Pour ne pas subir de futures déconvenues et enrichir trop de A, David a enfilé sa casquette d’enquêteur avant de se lancer dans toute nouvelle création. Il sait donc que Jingle Bells, en version originale, relève bien du domaine public (son auteur est mort en 1893), mais il sait surtout que la version française est encore protégée. L’importateur, Francis Blanche, l’a adaptée en 1948. Il meurt en 1974. La chanson tombera dans le domaine public 70 ans après sa mort, en 2044. Quant à Petit Papa Noël, la chanson est, elle aussi, encore protégée : le compositeur, Henri Martinet, n’est mort qu’en 1985. David a quand-même choisi de l’interpréter. Dans une vie de compteur, on ne peut pas snober Petit Papa Noël. Mais, comme les Crocodiles, elle lui a beaucoup moins rapporté (avec 37 000 vues, cela n’a pas changé grand-chose).

Ce qui se passe sur YouTube, comptine ou pas comptine, témoigne selon Lionel Maurel, de la fragilité de la notion de domaine public. En France, ce serait même un « sport national » de revendiquer des droits d’auteur. Il cite comme exemple les photos officielles de la Joconde ou des grottes de Lascaux sujettes au droit d’auteur car on estime qu’elles sont l’œuvre du photographe. Ici ou dans d’autres domaines, le législateur est parfaitement conscient du problème. Des idées ont émergé. Mais les lignes n’ont pas bougé.

En France, ce serait un « sport national » de revendiquer des droits d’auteur

Aux États-Unis, cependant, une chansonnette a récemment défrayé la chronique : Happy Birthday To You, entonnée dans le monde des millions et millions de fois, s’est enfin affranchie de son gourmand propriétaire : la Warner. En 2015, à la suite de la class action d’artistes et de réalisateurs, la justice fait tomber la chanson dans le domaine public (jusque-là, la Warner touchait deux millions de dollars de royalties par an). L’entreprise est aussi sommée de rembourser 14 millions de dollars aux personnes indûment ponctionnées.
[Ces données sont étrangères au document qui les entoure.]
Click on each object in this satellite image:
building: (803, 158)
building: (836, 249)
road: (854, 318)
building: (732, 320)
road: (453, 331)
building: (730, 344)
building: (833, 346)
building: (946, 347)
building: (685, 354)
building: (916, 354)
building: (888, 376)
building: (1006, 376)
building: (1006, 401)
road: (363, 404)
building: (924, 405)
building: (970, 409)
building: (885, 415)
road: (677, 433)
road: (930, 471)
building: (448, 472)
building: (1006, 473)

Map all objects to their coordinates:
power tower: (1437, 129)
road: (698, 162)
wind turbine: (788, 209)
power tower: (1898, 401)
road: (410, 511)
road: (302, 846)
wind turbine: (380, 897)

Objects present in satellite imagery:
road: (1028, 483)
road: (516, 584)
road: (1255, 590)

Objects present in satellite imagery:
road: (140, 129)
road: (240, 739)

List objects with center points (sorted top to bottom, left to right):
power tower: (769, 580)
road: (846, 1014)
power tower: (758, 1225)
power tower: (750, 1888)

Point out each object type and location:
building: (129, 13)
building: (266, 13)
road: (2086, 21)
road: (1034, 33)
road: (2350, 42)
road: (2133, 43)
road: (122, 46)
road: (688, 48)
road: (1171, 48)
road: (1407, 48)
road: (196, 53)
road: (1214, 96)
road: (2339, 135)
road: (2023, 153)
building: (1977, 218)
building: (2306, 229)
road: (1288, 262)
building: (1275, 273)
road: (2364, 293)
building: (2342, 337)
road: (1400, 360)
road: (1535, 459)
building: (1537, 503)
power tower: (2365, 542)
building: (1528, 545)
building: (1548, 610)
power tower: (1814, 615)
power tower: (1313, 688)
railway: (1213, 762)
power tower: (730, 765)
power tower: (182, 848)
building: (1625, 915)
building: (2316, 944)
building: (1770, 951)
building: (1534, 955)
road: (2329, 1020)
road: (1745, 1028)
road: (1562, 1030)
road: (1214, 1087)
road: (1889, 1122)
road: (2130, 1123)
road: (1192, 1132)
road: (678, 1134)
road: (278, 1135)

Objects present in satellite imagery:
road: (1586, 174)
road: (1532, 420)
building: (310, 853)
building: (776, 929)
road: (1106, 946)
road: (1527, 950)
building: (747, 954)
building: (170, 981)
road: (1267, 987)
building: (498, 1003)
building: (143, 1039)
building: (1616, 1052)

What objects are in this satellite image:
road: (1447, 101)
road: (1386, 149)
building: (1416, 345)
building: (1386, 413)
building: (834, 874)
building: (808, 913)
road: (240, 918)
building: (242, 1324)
Le justice a en effet décidé de rendre leur liberté aux paroles de la chanson, initialement publiées en 1893 par deux sœurs du Kentucky et rachetés en 1988 par la Warner.

Bref, ces questions de domaine public n’ont heureusement pas parasité l’écosystème des comptines sur Youtube. Ce qui laisse aux créateurs les mains quasiment libres… et plus ou moins productives. Alors que David semble laisser ses vidéos en jachère pour se consacrer à d’autres projets (abandonnée, sa chaîne lui rapporte chaque jour un peu moins mais il  semble à peine s’en émouvoir), les Titounis avancent inexorablement, semaines après semaines, à coups d’innovations, de playlists et de millions de vues. Souris vertes et escargots tout chauds sont entre de bonnes mains. Peut-être verrons-nous des comptines en stop-motion ou incarnées par des acteurs.

Quoi qu’il advienne, il paraît difficile d’imaginer les voir disparaître un jour.